A 10 km/h speed limit is used at all supermarket car-parks unless you’re shopping at Countdown

15 km/h is the speed at Countdown supermarkets, unless you shop at Countdown Liverpool St, which is 10km/h. There are no engineering, design, franchise or user differences. What makes things different is the managers’ thinking about the level of risk and what is a ‘reasonably practicable’ speed to reduce the risk of harm.

20km/h is a benchmark speed. The AustRoads safety team, which led the Grey St safety improvement plan, mentions that speeds of around 20 km/h are used to avoid serious injury. A 20km/h limit is used in the German city of Koblenz for its city centre streets. The road use in central Koblenz isn’t different to Hamilton’s Barton St (30km/h) or Victoria St (50km/h between Bryce St and London St); only the risk of serious harm from speed is different.

30km/h is now what 50km/h was last century. Most urban areas in Europe use 30km/h as a default speed. There is a good reason: “for a speed choice of 30 km/h instead of 50 km/h, the estimated reduction in fatal crash risk is 95%” (from the AustRoads safety team that led the Grey St safety improvement plan). Even the Chief Executive of AA advocates for 30km/h speed limits. In Seattle, the speed limit on all residential (non-arterial) streets is 20 mph [30km/h], and the speed limit on arterials is 25 mph [40km/h], unless otherwise posted. Speed is the critical factor in the severity and frequency of crashes. Learn more about why Seattle lowered speed limits in 2016.

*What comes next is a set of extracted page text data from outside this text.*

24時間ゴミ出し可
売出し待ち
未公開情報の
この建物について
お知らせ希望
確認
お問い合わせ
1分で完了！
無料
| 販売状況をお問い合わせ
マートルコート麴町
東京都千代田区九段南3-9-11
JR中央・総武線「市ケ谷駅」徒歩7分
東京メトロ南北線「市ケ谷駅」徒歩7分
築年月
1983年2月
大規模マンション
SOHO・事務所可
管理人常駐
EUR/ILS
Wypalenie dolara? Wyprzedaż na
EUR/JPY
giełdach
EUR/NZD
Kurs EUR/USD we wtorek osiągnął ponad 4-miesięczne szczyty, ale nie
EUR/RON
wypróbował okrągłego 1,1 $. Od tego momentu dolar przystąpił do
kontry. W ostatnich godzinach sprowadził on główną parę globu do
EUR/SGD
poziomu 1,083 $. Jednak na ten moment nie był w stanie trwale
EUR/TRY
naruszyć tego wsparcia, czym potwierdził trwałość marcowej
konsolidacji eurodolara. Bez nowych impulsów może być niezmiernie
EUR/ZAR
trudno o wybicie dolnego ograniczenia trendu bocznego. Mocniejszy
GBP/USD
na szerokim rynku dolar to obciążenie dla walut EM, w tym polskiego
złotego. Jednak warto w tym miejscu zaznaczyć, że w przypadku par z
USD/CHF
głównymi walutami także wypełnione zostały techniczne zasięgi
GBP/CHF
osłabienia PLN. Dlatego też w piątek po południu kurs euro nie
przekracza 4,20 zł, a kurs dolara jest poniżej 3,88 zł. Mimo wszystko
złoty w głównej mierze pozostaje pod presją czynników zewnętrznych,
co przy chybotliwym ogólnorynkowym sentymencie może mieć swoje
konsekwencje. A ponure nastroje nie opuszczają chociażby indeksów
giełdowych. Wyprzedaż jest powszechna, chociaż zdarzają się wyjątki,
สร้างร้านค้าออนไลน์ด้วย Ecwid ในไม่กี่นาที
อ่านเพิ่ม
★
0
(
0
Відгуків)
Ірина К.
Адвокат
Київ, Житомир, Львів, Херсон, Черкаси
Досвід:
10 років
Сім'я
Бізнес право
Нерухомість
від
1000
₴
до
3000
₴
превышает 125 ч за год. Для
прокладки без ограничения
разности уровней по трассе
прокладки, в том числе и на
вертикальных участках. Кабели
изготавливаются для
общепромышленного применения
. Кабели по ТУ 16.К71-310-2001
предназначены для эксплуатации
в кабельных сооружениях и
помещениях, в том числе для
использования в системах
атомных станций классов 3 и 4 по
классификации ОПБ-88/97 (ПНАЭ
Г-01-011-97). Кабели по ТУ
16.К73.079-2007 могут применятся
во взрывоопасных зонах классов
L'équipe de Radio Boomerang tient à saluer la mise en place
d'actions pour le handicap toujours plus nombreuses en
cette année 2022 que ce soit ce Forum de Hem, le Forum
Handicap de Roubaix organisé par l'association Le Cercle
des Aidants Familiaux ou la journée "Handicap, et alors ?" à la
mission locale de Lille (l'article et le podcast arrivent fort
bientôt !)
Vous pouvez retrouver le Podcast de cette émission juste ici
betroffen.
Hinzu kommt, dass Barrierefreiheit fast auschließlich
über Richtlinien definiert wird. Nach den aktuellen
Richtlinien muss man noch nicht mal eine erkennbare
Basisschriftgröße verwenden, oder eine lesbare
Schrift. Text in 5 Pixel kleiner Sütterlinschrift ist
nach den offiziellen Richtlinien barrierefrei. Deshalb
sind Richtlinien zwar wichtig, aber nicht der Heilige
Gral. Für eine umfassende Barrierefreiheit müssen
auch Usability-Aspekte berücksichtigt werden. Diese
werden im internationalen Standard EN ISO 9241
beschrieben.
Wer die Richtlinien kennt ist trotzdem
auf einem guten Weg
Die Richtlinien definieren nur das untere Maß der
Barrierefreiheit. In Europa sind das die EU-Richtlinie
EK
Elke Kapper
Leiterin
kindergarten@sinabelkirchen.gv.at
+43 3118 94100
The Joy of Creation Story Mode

A 40km/h [25 mph] default speed is used increasingly across cities in the USA. Speed is the key to reducing the severity of harm resulting from mistakes. For Example: “Since 2014, [in] New York City … the city’s traffic fatalities have declined 28 percent with a 45 percent decline in pedestrian fatalities — bucking national fatality trends, which have increased 15 percent over the same period.”

50km/h is a misused speed in urban areas. It is seen to be an efficient speed for journeys that involve moving a very large number of motor vehicles along a single lane. The problem is that cities are made up of places, where people walk from homes or car-parks to socialise face-to-face, to shop, to go to school, or many other day-to-day activities, all of which involve crossing roads as pedestrians. A pedestrian will be almost always seriously harmed, and in fact has a 50% chance of being killed in a conflict with a person driving a car travelling at 50km/h. Never mind who makes the mistake, the pedestrian is always the victim.